Common Names : Ribwort plantain, English plantain, Buckhorn plantain, Narrowleaf plantain, Ribleaf and lamb’s tongue.

Habitat : Plantago lanceolata is native to Europe, including Britain, from Iceland south and east to Spain, northern and central Asia.It grows in Grassland, roadsides etc, a common weed of lawns and cultivated ground, on neutral and basic soils.

Description:
Plantago lanceolata is a rosette-forming perennial herb,growing to 0.5 m (1ft 8in) by 0.2 m (0ft 8in), with leafless, silky, hairy flower stems (10–40 cm/3.9–16 in). The basal leaves are lanceolate spreading or erect, scarcely toothed with 3-5 strong parallel veins narrowed to short petiole. Grouping leaf stalk deeply furrowed, ending in an oblong inflorescence of many small flowers each with a pointed bract.It is in flower from Apr to August, and the seeds ripen from Jun to September.
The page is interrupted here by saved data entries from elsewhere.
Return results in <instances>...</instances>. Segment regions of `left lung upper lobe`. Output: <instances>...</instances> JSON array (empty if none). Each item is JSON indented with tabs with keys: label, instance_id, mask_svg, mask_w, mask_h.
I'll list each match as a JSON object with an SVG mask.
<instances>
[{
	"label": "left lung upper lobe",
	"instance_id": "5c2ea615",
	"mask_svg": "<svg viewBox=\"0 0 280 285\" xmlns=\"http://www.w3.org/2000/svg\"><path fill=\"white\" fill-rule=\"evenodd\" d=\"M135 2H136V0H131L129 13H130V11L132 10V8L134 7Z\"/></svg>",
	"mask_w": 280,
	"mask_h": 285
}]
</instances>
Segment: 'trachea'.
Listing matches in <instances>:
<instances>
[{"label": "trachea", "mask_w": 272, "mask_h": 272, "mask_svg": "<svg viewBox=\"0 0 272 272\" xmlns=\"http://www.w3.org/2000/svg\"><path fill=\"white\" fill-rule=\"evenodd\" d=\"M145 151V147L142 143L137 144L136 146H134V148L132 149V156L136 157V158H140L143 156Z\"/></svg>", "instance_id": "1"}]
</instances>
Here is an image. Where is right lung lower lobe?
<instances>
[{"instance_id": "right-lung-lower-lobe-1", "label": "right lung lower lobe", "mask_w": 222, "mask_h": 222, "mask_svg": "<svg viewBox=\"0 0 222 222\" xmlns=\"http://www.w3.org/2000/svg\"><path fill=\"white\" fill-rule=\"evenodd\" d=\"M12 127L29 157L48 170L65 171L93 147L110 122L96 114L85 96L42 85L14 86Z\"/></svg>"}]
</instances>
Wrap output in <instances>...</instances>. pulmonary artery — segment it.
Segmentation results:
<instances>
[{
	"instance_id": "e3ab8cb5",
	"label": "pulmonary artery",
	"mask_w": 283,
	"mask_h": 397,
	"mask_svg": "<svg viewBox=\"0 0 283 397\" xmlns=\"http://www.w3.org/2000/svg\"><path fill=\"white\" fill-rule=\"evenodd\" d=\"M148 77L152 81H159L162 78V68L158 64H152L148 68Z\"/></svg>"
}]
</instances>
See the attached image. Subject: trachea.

The flowers are hermaphrodite (have both male and female organs) and are pollinated by Wind, flies, beetles.The plant is self-fertile. Each flower can produce up to two seeds. Flowers 4 mm (calyx green, corolla brownish), 4 bent back lobes with brown midribs, long white stamens. Found in British Isles, scarce on acidic soils (pH < 4.5). It is considered an invasive weed in North America. It is present and widespread in the Americas and Australia as an introduced species.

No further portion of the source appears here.